Opting for Leigh’s plan would mean leaving this world behind—this messy, broken world where justice was personal and often unpaid. It would mean letting those who had hollowed me out walk free. No questions asked. No debts called in. It was an injustice I couldn’t stomach. Not after everything Brody and I had bled into that shop. Not after watching it all be shut off by people who’d never set foot in its soul.
The thought roiled in me like dark water. But then, amidst the wreckage of guilt and uncertainty, an idea began to surface. Something old, familiar. Something sharp. Maybe, just maybe, if the old instincts hadn’t fully deserted me… if I still had the hands for it, the nerve… maybe I could use Jarod. Not sentimentally. Not naively. Tactically.
Use him to help steal enough money to reclaim the antique store.
The notion was wild. Risky. Utterly fraught. But it didn’t scare me. It thrilled me.
A flicker of excitement caught in my chest, dangerous and bright. The kind of spark that had once lit whole schemes. Maybe it still could.
Leigh was right about that part – it is rightfully mine! The memory of his conviction rang clear. It hadn’t been just comfort; it had been belief. In me. In what I’d built. What we’d all built.

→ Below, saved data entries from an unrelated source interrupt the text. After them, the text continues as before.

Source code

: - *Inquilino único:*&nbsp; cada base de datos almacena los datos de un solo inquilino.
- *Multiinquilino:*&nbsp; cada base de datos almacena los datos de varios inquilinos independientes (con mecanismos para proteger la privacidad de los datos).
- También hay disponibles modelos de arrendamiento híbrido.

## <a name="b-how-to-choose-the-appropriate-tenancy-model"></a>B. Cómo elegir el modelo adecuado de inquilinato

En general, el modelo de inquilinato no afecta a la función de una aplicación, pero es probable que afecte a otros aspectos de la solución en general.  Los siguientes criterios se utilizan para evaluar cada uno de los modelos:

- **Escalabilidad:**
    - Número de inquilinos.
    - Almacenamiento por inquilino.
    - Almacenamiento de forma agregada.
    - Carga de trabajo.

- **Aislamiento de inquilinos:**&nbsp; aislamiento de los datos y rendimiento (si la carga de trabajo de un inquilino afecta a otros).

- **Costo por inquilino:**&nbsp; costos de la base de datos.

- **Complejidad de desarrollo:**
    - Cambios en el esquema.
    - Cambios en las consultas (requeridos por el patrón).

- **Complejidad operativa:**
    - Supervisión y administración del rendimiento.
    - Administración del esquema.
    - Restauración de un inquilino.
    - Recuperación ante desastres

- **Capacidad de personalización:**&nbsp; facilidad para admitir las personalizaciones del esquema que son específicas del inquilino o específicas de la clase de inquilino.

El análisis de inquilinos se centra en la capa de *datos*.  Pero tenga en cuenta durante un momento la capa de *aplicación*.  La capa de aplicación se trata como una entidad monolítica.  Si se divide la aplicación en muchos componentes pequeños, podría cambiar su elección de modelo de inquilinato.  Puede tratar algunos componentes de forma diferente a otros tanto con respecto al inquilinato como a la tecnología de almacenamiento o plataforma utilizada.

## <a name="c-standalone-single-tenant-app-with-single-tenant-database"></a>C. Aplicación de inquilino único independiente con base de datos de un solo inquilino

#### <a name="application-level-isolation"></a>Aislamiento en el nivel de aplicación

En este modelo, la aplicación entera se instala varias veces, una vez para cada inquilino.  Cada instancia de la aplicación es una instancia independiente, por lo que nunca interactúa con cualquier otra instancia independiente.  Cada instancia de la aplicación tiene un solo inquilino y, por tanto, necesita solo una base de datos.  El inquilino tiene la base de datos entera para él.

This wasn’t just about bricks and display cases. This was about reclamation. About dragging something vital back from the edge. About proving—if only to myself—that I hadn’t been broken beyond repair. That what Brody saw in me hadn’t died with him.
It was time to find out if I still had teeth.
As I navigated through the crowd—an ever-shifting tide of suits, sequins, and the smell of burnt ambition—my mind was already sprinting ahead. Possibilities unfolded and collapsed like a house of cards in a stiff breeze, strategies forming, reforming, discarding themselves before the ink of intention had even dried. Every step was a calculation, my heels clicking a metronome for the kind of thoughts that usually only visited me in the dead of night. Dangerous ones. Irresistible ones.
The idea of leveraging Jarod—my errant twin flame of risk and recklessness—wasn’t just appealing. It was poetic. A heist. Something bold, theatrical. Not just to reclaim what had been taken, but to honour what had been built. Brody’s memory didn’t belong behind glass, gathering dust like one of our moth-bitten exhibits. It deserved motion. Defiance. Precision. He’d never believed in passivity. Why should I?
It was a gamble, yes. But wasn’t life already that? A roulette wheel of bad timing and worse decisions, with hope tossed in like loose change?
My resolve sharpened, honed by memory and loss. The injustice I’d endured wasn’t abstract—it had weight. Texture. It had stolen the calluses from my fingers and the warmth from my bed. It had left me hollowed out and bristling. And tonight, in this cathedral of risk, with its gaudy lights and synthetic laughter, I felt that anger crystallise into purpose.
The noise—the chimes of machines, the jubilant cries of temporary winners, the muttered oaths of those left emptier than they arrived—it wasn’t just background. It was my anthem. A chorus of want and waste, sung in the key of desperation. And I? I was the conductor now.
Tonight, the stakes were personal. And I was ready to bet it all.
Not just for revenge, or even restitution—but for something purer. For proof. That the fire still burned beneath the rubble. That I hadn’t been reduced to memory and mourning. That beneath the grief and the guilt, I was still sharp. Still dangerous. Still me.
In the grand theatre of Wrest Point Casino—with its brilliant facades and darkened corners, its illusion of glamour woven through with quiet ruin—I saw it clearly: a reflection. My own story rendered in neon. A life brilliant, fractured, hopeful, uncertain. The same current ran beneath both: risk. But risk was no longer the threat. It was the language.
And tonight, I would speak it fluently. One daring move at a time.